Этот путь диалектического преодоления старой формы новым содержанием был намечен, — правда, не так отчетливо — еще покойным Федором Калининым, который в статье «По поводу литературной формы» писал такие строки: «Понятый и прочувствованный смысл содержания вынудит, в силу своей внутренней логики, искать такую комбинацию форм, которая с наибольшей силой и яркостью его выражает. Правда, этот путь сознательных и упорных поисков формы через содержание (курсив автора) труден, но он единственно верный для выявления своего лица» («Памяти Ф. И. Калинина», изд. Петр. Пролеткульта, 1920 г., стр. 104–105). Поэтому напрасно Арватов хихикает над декларацией пролетарских писателей Москвы, опубликованной в марте 1921 года и утверждавшей: «Наш лозунг — изучение и преодоление всех предшествующих нам художественных школ для новых достижений и для создания искусства, отвечающего идеалам коммунистического общества» («Кузница», N 7, стр. 2).
XIV. Что ближе?
Возникает вопрос, имеются ли в старой литературе формы, которые могут служить для пролетарских писателей отправным пунктом чаще других. С двух сторон раздаются не столь обоснованные, сколь претенциозные советы: одни (в том числе тов. Луначарский) советуют «учиться» у старых писателей времен исторического подъема их классов, другие устами тов. Арватова рекомендуют «до конца вытравить фетишистический культ художественного прошлого и опереться на передовой опыт современности». Можно ли согласиться с какой-либо из этих точек зрения?
Доля правды (только доля, ибо вообще неправильна мысль о механическом использовании какой бы то ни было старой формы) есть в первом утверждении. В самом деле, что подразумевает Арватов под «передовым опытом современности»? Футуризм и ему подобные «новые слова» литературы. Но ведь футуризм является заключительным аккордом того искусства, которое, по выражению Плеханова, «характеризует собою упадок целой системы общественных отношений и потому очень удачно называется декадентским» («Искусство», стр. 175). Здоровое целостное мировосприятие рабочего класса не может быть уложено на Прокрустово ложе литературных форм потерявшей почву под ногами интеллигенции, ушедшей от социальной борьбы в «блистайность над глиором» и выделывающей диковинные сальто-мортале на потеху ревущей аудитории Политехнического музея.
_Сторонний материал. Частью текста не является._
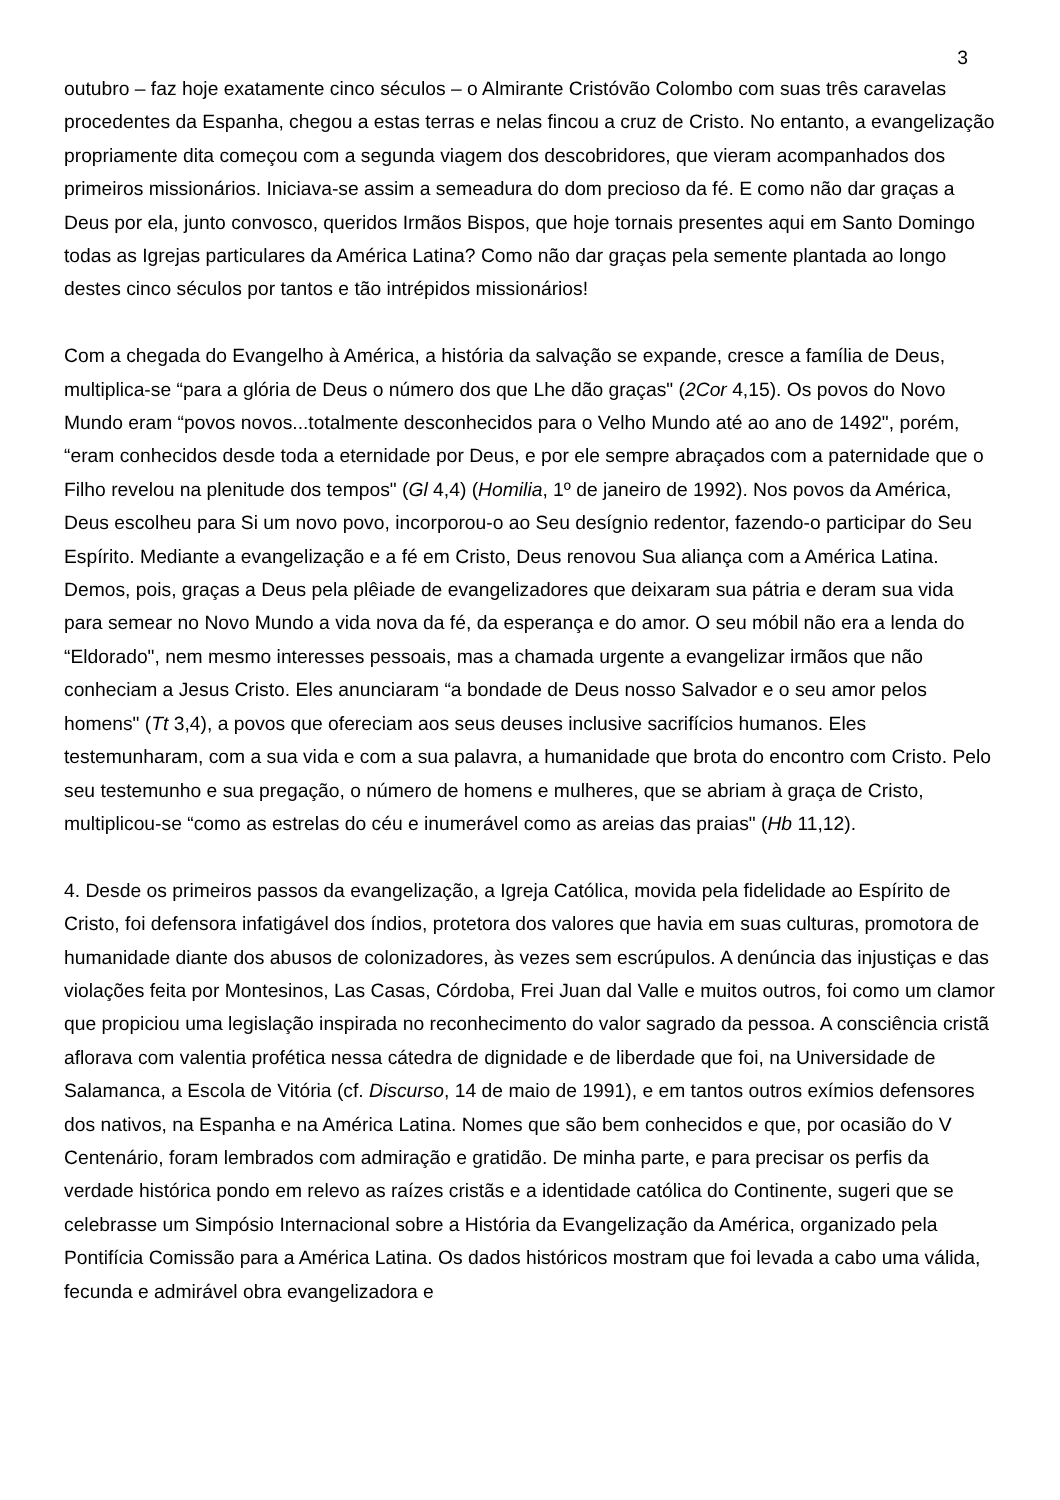3
outubro – faz hoje exatamente cinco séculos – o Almirante Cristóvão Colombo com suas três caravelas procedentes da Espanha, chegou a estas terras e nelas fincou a cruz de Cristo. No entanto, a evangelização propriamente dita começou com a segunda viagem dos descobridores, que vieram acompanhados dos primeiros missionários. Iniciava-se assim a semeadura do dom precioso da fé. E como não dar graças a Deus por ela, junto convosco, queridos Irmãos Bispos, que hoje tornais presentes aqui em Santo Domingo todas as Igrejas particulares da América Latina? Como não dar graças pela semente plantada ao longo destes cinco séculos por tantos e tão intrépidos missionários!
Com a chegada do Evangelho à América, a história da salvação se expande, cresce a família de Deus, multiplica-se “para a glória de Deus o número dos que Lhe dão graças" (2Cor 4,15). Os povos do Novo Mundo eram “povos novos...totalmente desconhecidos para o Velho Mundo até ao ano de 1492", porém, “eram conhecidos desde toda a eternidade por Deus, e por ele sempre abraçados com a paternidade que o Filho revelou na plenitude dos tempos" (Gl 4,4) (Homilia, 1º de janeiro de 1992). Nos povos da América, Deus escolheu para Si um novo povo, incorporou-o ao Seu desígnio redentor, fazendo-o participar do Seu Espírito. Mediante a evangelização e a fé em Cristo, Deus renovou Sua aliança com a América Latina. Demos, pois, graças a Deus pela plêiade de evangelizadores que deixaram sua pátria e deram sua vida para semear no Novo Mundo a vida nova da fé, da esperança e do amor. O seu móbil não era a lenda do “Eldorado", nem mesmo interesses pessoais, mas a chamada urgente a evangelizar irmãos que não conheciam a Jesus Cristo. Eles anunciaram “a bondade de Deus nosso Salvador e o seu amor pelos homens" (Tt 3,4), a povos que ofereciam aos seus deuses inclusive sacrifícios humanos. Eles testemunharam, com a sua vida e com a sua palavra, a humanidade que brota do encontro com Cristo. Pelo seu testemunho e sua pregação, o número de homens e mulheres, que se abriam à graça de Cristo, multiplicou-se “como as estrelas do céu e inumerável como as areias das praias" (Hb 11,12).
4. Desde os primeiros passos da evangelização, a Igreja Católica, movida pela fidelidade ao Espírito de Cristo, foi defensora infatigável dos índios, protetora dos valores que havia em suas culturas, promotora de humanidade diante dos abusos de colonizadores, às vezes sem escrúpulos. A denúncia das injustiças e das violações feita por Montesinos, Las Casas, Córdoba, Frei Juan dal Valle e muitos outros, foi como um clamor que propiciou uma legislação inspirada no reconhecimento do valor sagrado da pessoa. A consciência cristã aflorava com valentia profética nessa cátedra de dignidade e de liberdade que foi, na Universidade de Salamanca, a Escola de Vitória (cf. Discurso, 14 de maio de 1991), e em tantos outros exímios defensores dos nativos, na Espanha e na América Latina. Nomes que são bem conhecidos e que, por ocasião do V Centenário, foram lembrados com admiração e gratidão. De minha parte, e para precisar os perfis da verdade histórica pondo em relevo as raízes cristãs e a identidade católica do Continente, sugeri que se celebrasse um Simpósio Internacional sobre a História da Evangelização da América, organizado pela Pontifícia Comissão para a América Latina. Os dados históricos mostram que foi levada a cabo uma válida, fecunda e admirável obra evangelizadora e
У того же Плеханова имеется блестящая характеристика эволюции буржуазного искусства. Эта характеристика несколько длинна, но она настолько поучительна, что я не могу отказать себе в удовольствии привести ее: «Когда буржуазия только еще добивалась своего освобождения от ига светской и духовной аристократии, т. е., когда она сама была революционным классом, тогда она вела за собой всю трудящуюся массу, составлявшую вместе с нею одно „третье“ сословие. И тогда передовые идеологи буржуазии были также и передовыми идеологами „всей нации за исключением привилегированных“. Другими словами, тогда были сравнительно очень широки пределы того общения между людьми, средством которого служили произведения художников, стоявших на буржуазной точке зрения. Но когда интересы буржуазии перестали быть интересами всей трудящейся массы, а особенно, когда они пришли во враждебное столкновение с интересами пролетариата, — тогда очень сузились пределы этого общения. Если Рескин говорил, что скряга не может петь о потерянных им деньгах, то теперь наступило такое время, когда настроение буржуазии стало приближаться к настроению скряги, оплакивающего свои сокровища.
Разница лишь та, что этот скряга оплакивает такую потерю, которая уже совершилась, а буржуазия теряет спокойствие духа от той потери, которая угрожает ей в будущем. „Притесняя других, — сказал я словами Экклезиаста, — мудрый делается глупым“. Такое же вредное действие должно оказывать на мудрого (даже на мудрого!) опасение того, что он лишится возможности притеснять других. Идеологи господствующего класса утрачивают свою внутреннюю ценность по мере того, как он созревает для погибели. Искусство, создаваемое его переживаниями, падает» («Искусство», стр. 160–161).